What's even more promising is that 15 per cent of those that were given the drug showed no signs of cancer at all.
The drug, pembrolizumab, is part of a new wave of immunotherapies which essentially tweaks the way our immune system works.
While the human body is incredibly capable of fighting infections, it has a lot of safeguards built in to stop it attacking human tissues.
Unfortunately that's precisely what cancer is, which means that the disease can more often than not bypass our immune system.
What pembrolizumab does then is remove those safeguards from our immune system and essentially give the body's immune system a new target, in this case skin cancer cells.

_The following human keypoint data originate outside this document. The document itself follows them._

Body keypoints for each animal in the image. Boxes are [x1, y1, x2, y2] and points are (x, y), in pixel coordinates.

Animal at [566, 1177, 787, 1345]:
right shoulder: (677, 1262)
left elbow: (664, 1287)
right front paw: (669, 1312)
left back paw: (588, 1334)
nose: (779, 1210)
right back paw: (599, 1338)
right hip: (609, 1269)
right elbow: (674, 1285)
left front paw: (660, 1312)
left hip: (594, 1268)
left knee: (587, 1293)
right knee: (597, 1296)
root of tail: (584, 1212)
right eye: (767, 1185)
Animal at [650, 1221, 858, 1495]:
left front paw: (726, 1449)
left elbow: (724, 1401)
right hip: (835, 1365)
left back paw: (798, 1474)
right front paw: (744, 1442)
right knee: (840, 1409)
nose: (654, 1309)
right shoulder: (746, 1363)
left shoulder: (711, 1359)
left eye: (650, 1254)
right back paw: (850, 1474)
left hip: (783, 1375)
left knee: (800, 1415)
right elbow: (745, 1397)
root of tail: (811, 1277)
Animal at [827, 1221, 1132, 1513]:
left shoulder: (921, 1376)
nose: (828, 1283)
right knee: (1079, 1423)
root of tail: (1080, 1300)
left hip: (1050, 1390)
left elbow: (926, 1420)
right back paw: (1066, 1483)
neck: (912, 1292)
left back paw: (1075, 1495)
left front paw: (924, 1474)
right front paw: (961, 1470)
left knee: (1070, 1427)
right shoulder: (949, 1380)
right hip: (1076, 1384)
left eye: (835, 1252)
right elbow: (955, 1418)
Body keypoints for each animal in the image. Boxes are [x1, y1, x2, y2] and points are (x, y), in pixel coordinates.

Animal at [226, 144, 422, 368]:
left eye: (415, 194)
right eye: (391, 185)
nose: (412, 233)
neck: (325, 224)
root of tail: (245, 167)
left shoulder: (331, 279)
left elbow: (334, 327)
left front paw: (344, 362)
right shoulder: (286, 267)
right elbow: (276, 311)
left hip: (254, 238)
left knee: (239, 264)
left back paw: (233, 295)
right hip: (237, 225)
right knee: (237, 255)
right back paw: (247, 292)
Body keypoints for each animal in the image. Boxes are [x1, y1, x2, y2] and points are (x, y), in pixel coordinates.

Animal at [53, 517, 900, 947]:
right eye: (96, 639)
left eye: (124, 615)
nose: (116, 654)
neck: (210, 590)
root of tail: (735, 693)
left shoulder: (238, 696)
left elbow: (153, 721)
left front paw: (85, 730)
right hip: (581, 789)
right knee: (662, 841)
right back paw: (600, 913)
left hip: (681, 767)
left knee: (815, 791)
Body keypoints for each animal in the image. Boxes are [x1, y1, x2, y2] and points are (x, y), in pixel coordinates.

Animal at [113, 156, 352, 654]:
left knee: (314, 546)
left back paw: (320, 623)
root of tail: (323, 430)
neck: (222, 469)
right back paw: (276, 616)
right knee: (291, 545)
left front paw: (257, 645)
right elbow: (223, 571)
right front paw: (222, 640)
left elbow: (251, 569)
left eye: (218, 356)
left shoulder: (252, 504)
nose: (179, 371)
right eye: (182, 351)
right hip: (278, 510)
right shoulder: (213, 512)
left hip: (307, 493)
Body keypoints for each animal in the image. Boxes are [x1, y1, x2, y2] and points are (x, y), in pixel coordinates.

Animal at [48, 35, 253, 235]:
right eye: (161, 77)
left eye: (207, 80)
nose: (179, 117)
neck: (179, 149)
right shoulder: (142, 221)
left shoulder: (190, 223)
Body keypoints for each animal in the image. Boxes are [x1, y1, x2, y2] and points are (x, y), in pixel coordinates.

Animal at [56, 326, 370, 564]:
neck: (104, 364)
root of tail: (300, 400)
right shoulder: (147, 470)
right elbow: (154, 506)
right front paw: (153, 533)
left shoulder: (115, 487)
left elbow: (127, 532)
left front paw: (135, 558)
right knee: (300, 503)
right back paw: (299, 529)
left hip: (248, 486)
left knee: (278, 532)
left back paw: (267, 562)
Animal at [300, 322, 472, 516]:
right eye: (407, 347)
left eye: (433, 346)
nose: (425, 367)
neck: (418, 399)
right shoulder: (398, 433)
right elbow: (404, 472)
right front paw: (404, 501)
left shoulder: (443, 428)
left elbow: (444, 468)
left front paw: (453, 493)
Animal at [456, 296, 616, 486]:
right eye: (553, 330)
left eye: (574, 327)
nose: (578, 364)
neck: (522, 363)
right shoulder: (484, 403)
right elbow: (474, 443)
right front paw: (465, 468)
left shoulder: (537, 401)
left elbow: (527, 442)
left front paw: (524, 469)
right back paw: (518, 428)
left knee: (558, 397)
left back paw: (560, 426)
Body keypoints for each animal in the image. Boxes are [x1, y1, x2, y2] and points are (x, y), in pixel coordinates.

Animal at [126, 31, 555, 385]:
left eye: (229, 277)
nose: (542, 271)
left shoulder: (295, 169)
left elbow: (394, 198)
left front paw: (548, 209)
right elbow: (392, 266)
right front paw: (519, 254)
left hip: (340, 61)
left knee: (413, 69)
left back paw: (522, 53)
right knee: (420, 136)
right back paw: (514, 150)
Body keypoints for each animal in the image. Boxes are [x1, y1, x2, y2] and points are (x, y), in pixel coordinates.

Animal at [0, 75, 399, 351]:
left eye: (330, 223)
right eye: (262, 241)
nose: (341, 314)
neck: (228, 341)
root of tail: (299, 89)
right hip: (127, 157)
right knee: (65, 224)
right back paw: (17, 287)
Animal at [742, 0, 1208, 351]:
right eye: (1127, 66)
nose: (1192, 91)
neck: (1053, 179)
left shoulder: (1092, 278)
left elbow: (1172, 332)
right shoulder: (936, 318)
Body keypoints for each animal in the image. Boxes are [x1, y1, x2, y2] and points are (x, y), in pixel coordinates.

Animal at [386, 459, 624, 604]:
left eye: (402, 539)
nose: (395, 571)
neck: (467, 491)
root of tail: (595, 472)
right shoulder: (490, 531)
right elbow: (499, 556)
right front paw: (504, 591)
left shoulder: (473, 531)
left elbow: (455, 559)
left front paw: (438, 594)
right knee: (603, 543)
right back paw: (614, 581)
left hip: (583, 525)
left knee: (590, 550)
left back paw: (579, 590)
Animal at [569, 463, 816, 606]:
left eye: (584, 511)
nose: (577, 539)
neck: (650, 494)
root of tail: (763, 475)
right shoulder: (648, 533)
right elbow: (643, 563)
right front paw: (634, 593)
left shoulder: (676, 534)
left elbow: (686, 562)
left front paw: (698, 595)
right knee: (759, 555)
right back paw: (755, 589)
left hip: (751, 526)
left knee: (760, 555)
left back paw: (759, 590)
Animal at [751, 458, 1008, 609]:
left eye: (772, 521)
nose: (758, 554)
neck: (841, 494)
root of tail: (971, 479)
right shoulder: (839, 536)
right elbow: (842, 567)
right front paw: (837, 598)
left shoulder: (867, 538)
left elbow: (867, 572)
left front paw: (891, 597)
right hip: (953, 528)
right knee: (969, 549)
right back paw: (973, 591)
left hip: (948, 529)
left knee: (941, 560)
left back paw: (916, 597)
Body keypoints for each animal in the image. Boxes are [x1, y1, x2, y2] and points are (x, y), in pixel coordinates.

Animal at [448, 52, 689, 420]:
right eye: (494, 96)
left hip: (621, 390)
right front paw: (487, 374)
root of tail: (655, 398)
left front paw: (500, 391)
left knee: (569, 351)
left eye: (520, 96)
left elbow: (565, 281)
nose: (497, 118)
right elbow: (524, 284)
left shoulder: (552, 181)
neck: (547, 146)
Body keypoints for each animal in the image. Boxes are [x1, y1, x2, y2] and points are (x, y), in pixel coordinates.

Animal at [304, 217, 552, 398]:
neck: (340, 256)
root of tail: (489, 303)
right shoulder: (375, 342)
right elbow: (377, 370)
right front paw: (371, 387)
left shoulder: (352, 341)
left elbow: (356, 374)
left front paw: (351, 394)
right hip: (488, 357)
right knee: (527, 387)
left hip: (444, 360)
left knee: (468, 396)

Skin cancer has a reputation of being one of the most aggressive forms of the disease - mortality rates are often incredibly high.
President-elect of the American Society of Clinical Oncology Dr Daniel Hayes explained the importance of this drug: "This has been a bad disease, it's hard to treat, it's a sneaky disease and the mortality rates have been enormous so to see 40% of patients alive at three years is really a step forward."
"We're even wondering if we could use the word cure here, but it's going to take longer follow up."
Thanks to some very early and clear successes with the drug the findings are already being put into action with the NHS approving pembrolizumab for patients with melanoma.